Published: July 25, 2013
Two national experts in military law warn that a recent move by Fort Carson to cover rape cases with a cloak of secrecy raises red flags.
In recent weeks, Fort Carson has refused to release documents charging soldiers with rape and sexual assault, most recently in the case of Spc. Alexander Aguilar. The change came without explanation and reverses more than a decade of routine release of similar documents. Charge sheets are the formal document that accuses a soldier of a crime and specifies what they allegedly did in violation of the Uniform Code of Military Justice.
Hiding those charge sheets from public view damages the reputation of the military's court system, said Eugene Fidell, the president emeritus of the National Institute of Military Justice who now teaches military law at Yale University.
"The normal reaction by modern American observers is that somebody is trying to hide something," Fidell said. "Why would you do that?"
Fidell contends that as court documents, the charge sheets must legally be released.
An Army spokesman at the Pentagon, Lt. Col. Justin Platt, said the Army has no standard on the release of charge sheets in courts-martial.
"That's always been up to the commander," he said.
Fort Carson, asked about its reasons for secrecy, didn't respond Thursday.
Many commanders lean toward secrecy, even while that secrecy harms the defendant's right to a public trial and the public's right to observe courts, said Victor Hansen, associate dean of the New England School of Law in Boston and a former Army lawyer.
"It's baffling to me why the military continues to act like these things are secretive and are not subject to public scrutiny," Hansen said.
The military has faced Congressional scrutiny and public scandal over a rise in sexual assaults in the ranks.
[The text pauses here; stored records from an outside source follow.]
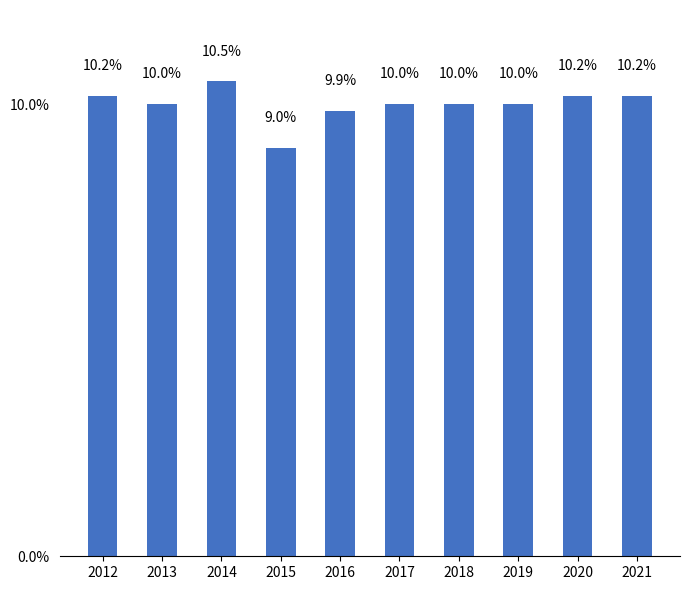

What is the difference between the maximum and second lowest values?

0.7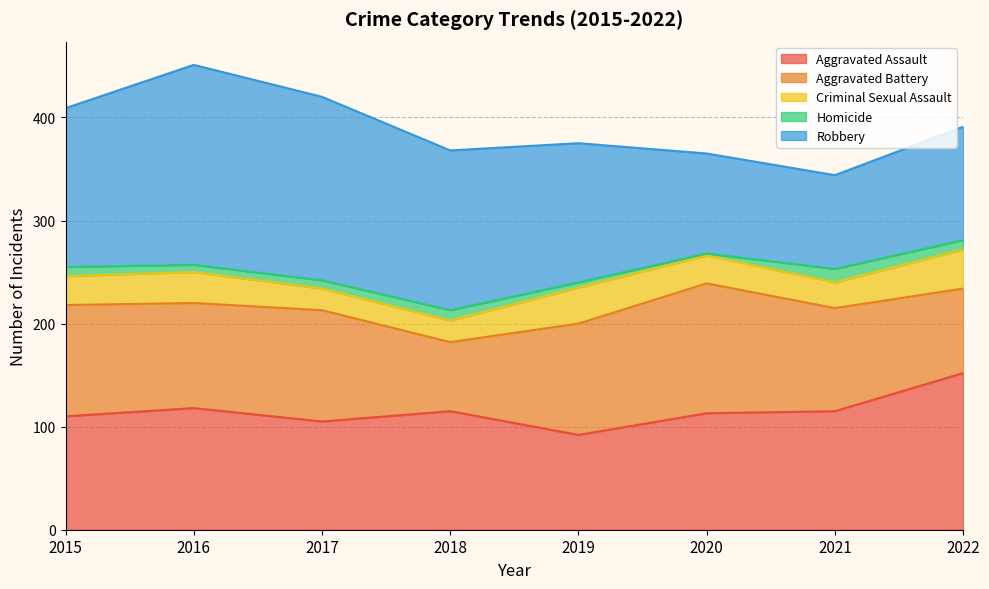

Reading right to left, extract all data points from this chart.

Aggravated Assault: 2022=152	2021=115	2020=113	2019=92	2018=115	2017=105	2016=118	2015=110
Aggravated Battery: 2022=82	2021=100	2020=126	2019=108	2018=67	2017=108	2016=102	2015=108
Criminal Sexual Assault: 2022=38	2021=25	2020=27	2019=35	2018=21	2017=21	2016=30	2015=28
Homicide: 2022=9	2021=13	2020=2	2019=5	2018=10	2017=8	2016=7	2015=9
Robbery: 2022=110	2021=91	2020=97	2019=135	2018=155	2017=178	2016=194	2015=154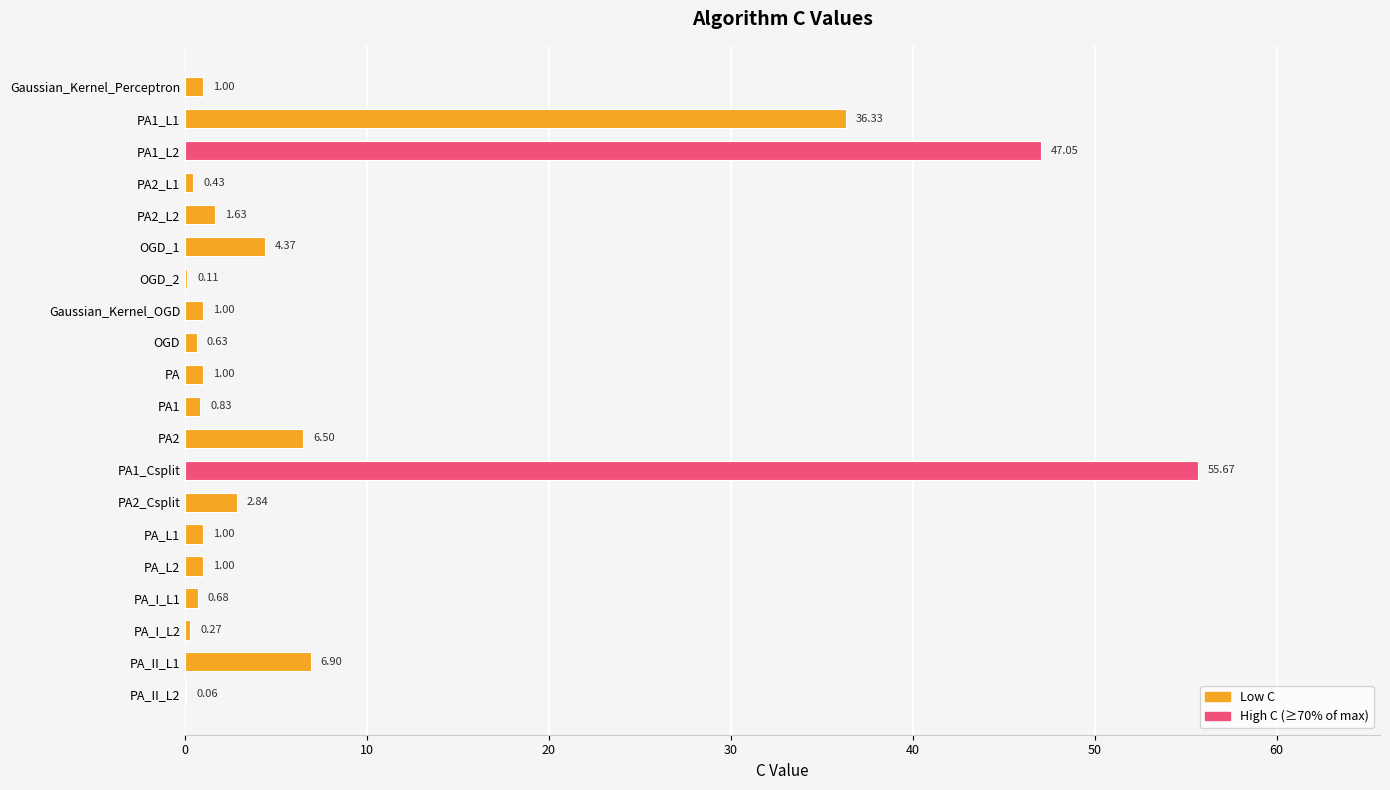

Which has a higher value, PA_L1 or PA_I_L1?

PA_L1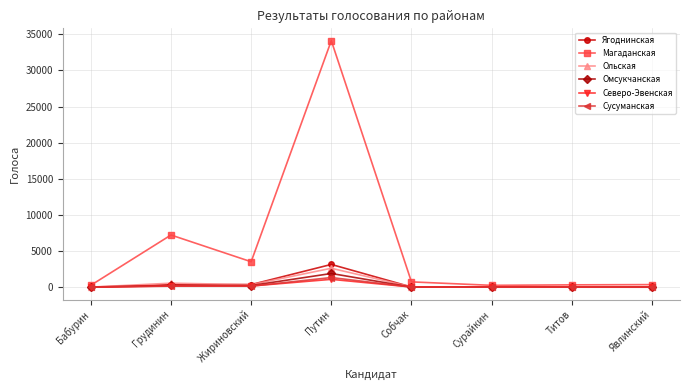

Is this an area chart (filled region under the line)?

No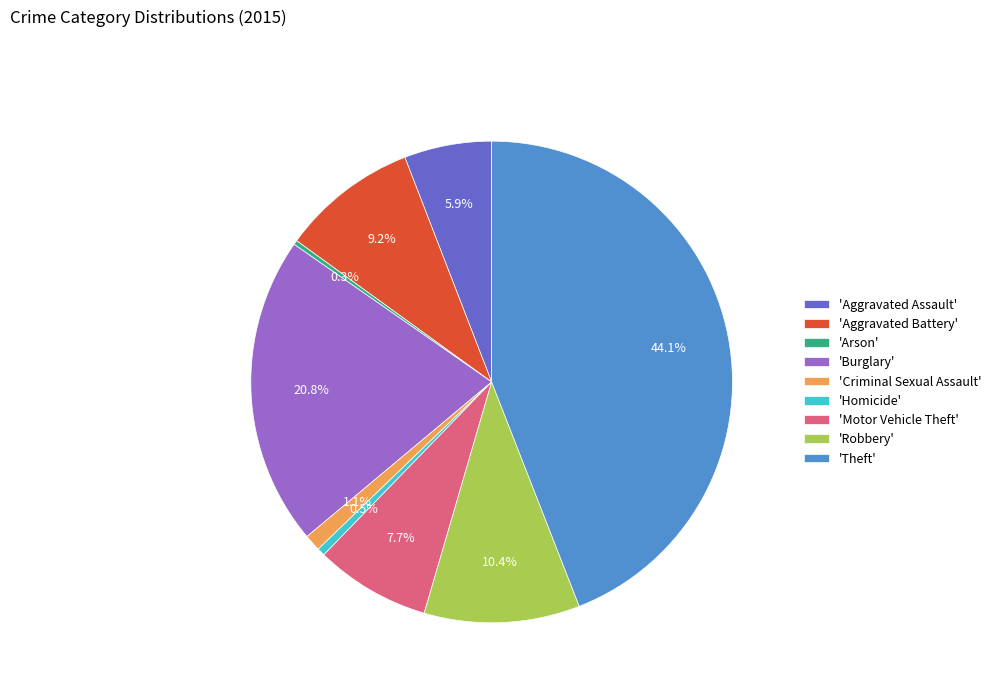

Does 'Arson' represent more than half of the total?

No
A Pentagon report estimated that as many as 26,000 troops were sexually assaulted in 2012.
The increase in sexual assaults and concerns over how the military has handled sexual assault cases has driven a push to take authority away from commanders who oversee the military's justice system.
In June, a House committee approved proposed changes to military law, which would increase penalties for rape and take away a commander's authority to dismiss court-martial verdicts in sexual assault cases.
Last week, Fort Carson Spc. Blake Hart was sentenced to 16 months behind bars and a bad conduct discharge for "indecent liberties with a child." The post hasn't released the charge sheet in that case, despite repeated requests.
Aguilar is accused of violating the military's sexual assault laws and is awaiting trial. The military won't release details on the case.
Now a new wave of sex crime investigations are underway at Fort Carson.
Post officials on Wednesday confirmed that "several" soldiers were under investigation for sexual misconduct with girls. The post declined to release details on when, where or how the incidents took place. The Army also wouldn't say how many soldiers or underage females were involved in the case.
The Colorado Springs Police Department confirmed it is investigating a case involving a soldier accused of sexually assaulting a teenage girl.
The Army's Criminal Investigation Command confirmed it's involved in the investigation but also refused to release details.
Fidell said he's concerned about how the Fort Carson is maintaining secrecy long after investigations are complete and cases are headed to trial. He contends that courts-martial should be held to the same standards of openness as other federal courts, which routinely release documents in cases.
"I think it's a self-inflicted wound on the part of the military," he said.
Hansen said that the military justice system is generally fair and effective. But secrecy, especially in sexual assault cases, creates the impression that the military justice system has something to hide, he said.
"The default position the military takes of circling the wagons and not disclosing anything doesn't make sense," Hansen said.